The then director general of MI5, Dame Eliza Manningham-Buller, was among those who complained to the ISC. “We were very angry, but it is not clear who we should be angry with, that most of the story of the arrests in Op Gamble were in the media very, very fast … So the case was potentially jeopardised by the exposure of what the story was. My officers and the police were jeopardised by them being on operations when the story broke. The strategy of the police for interrogating those arrested was blown out of the water, and my staff felt pretty depressed … that this has happened.”

The ISC report said the DA-Notice system “provides advice and guidance to the media about defence and counter-terrorism information, whilst the system is voluntary, has no legal authority, and the final responsibility for deciding whether or not to publish rests solely with the editor or publisher concerned. The system has been effective in the past. However, the Cabinet Secretary told us … this is no longer the case: ‘I think we have problems now.’”

The human rights lawyer Louise Christian said: “This would be a very dangerous development. We need media scrutiny for public accountability.
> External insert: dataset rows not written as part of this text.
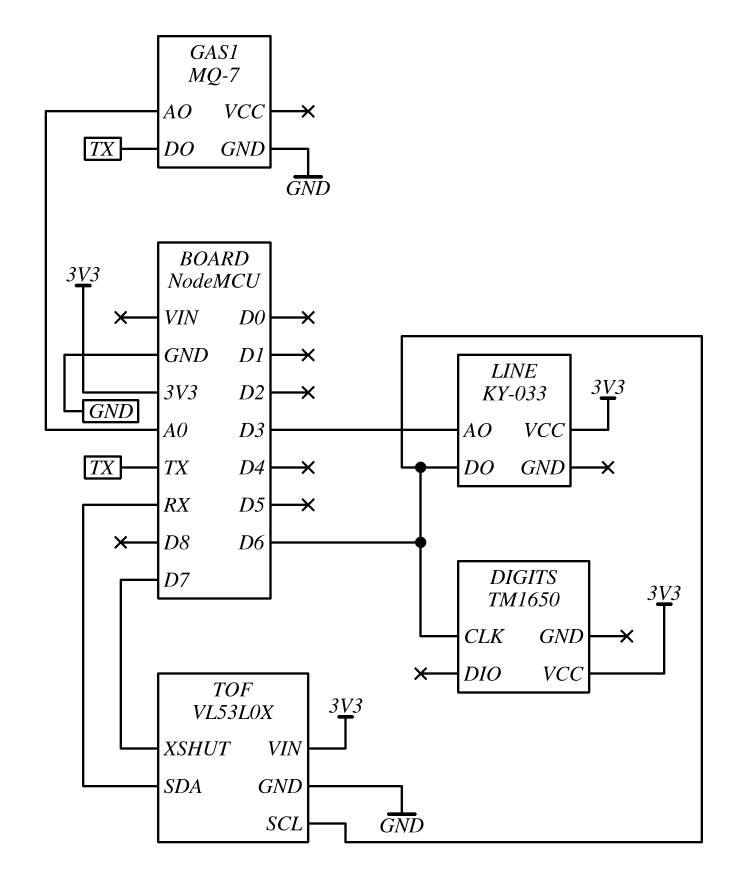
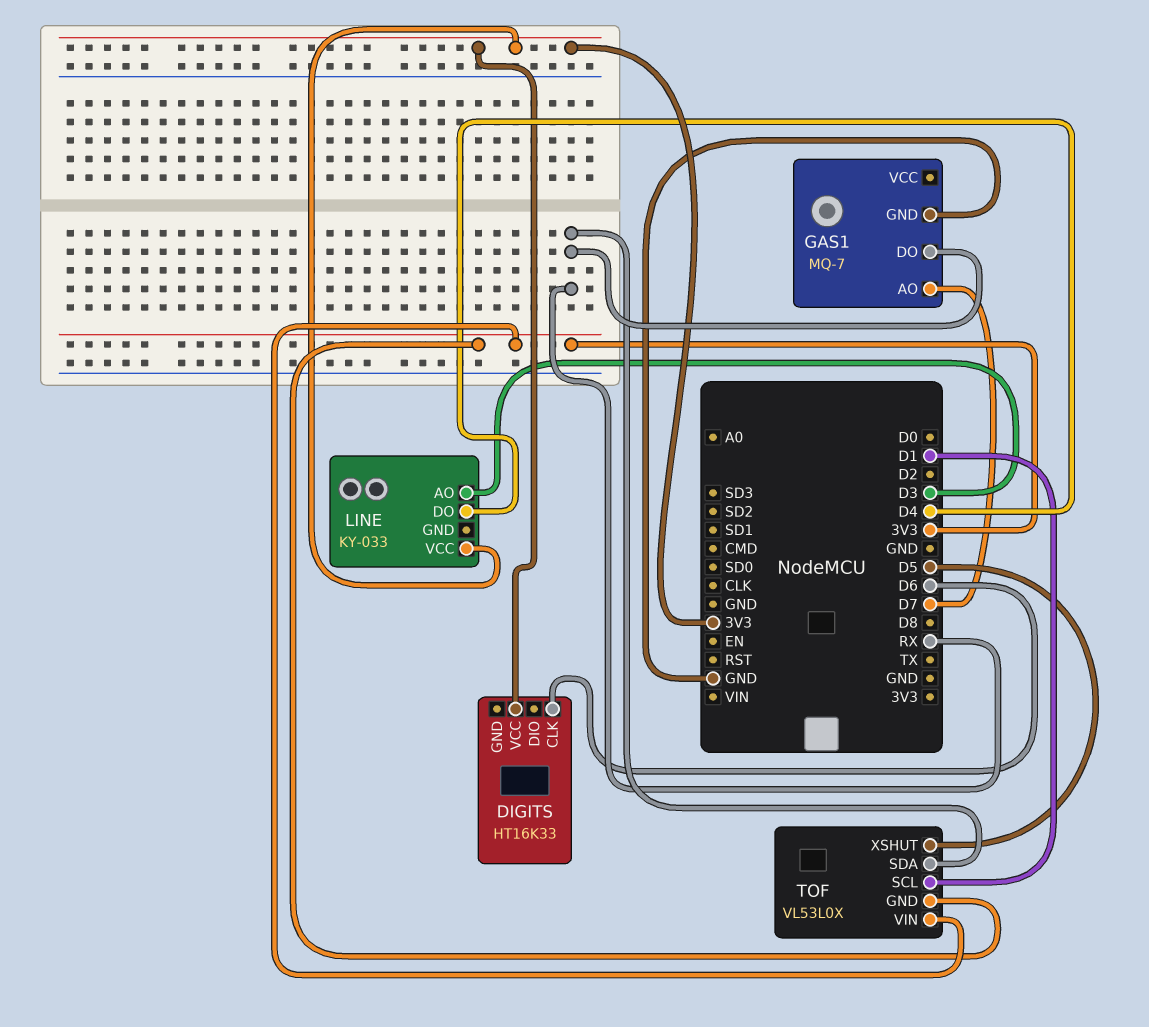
DIGITS: TM1650 -> HT16K33
GAS1 pin AO: A0 -> D7
GAS1 pin DO: TX -> RX
LINE pin DO: D6 -> D4
TOF pin GND: GND -> 3V3
TOF pin SCL: D6 -> D1
TOF pin XSHUT: D7 -> D5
We can see this from the example, for instance, of the PhD student in Nottingham who was banged up for six days without charge because he downloaded something from the internet for his thesis. The only reason this came to light was because of the media attention to the case.”

A spokesman for the human rights group Liberty said: “There is a difficult balance between protecting integrity and keeping the public properly informed. Any extension of the DA-Notice scheme requires a more open parliamentary debate.”

DA-Notice: a gagging by consent

The D-Notice system was set up in 1912 when the War Office (the Ministry of Defence in its previous incarnation) began issuing censorship orders to newspapers on stories involving national security.

In 1993 it became known as a DA-Notice with four senior civil servants, with an eminent military figure as secretary, and 13 members nominated by the media to form the Defence Press and Broadcasting Advisory Committee.

Contrary to popular conception DA-Notices are a request and not legally enforceable. Civil servants fear making the agreement legally binding would lead to hostility from the media. There would be apprehension among journalists about new restrictions, as the committee has in recent times been robust in resisting pressure from the Government to send DA-Notices if it thinks the motives are political. At present most DA-Notices are issued regarding military missions, anti-terrorist operations at home and espionage.